- **WHAT YOU ARE ASKED TO DO**: Search the data for lines holding the word "geheel". State how many there are, and nothing else.

- **SOURCE DATA**:

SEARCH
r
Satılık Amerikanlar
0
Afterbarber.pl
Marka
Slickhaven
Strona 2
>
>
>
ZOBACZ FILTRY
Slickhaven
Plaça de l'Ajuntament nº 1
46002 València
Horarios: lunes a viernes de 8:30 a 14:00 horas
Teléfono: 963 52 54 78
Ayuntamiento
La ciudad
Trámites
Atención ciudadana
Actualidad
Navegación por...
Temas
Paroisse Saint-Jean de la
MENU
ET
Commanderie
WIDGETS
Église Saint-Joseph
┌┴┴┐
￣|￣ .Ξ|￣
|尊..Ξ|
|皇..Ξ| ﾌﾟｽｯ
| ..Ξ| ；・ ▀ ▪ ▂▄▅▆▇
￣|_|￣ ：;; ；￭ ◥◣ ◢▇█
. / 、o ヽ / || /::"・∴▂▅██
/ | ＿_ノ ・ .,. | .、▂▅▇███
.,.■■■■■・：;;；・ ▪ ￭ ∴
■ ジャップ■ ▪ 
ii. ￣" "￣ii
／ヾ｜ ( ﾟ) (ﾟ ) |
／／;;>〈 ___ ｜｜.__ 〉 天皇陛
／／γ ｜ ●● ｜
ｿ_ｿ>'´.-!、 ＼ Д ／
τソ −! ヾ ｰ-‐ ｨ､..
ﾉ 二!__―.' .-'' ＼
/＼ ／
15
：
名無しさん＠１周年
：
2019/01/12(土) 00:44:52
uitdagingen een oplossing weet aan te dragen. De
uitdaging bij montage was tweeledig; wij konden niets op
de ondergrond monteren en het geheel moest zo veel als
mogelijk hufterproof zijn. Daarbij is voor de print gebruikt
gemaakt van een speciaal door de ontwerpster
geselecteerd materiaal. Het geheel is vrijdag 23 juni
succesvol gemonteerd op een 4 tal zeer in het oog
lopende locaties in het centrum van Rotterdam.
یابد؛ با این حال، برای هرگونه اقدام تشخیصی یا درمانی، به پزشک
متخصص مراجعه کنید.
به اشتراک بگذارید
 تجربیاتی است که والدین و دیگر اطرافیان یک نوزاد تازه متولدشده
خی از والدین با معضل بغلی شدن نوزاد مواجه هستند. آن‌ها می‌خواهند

- **TASK RESPONSE**: 2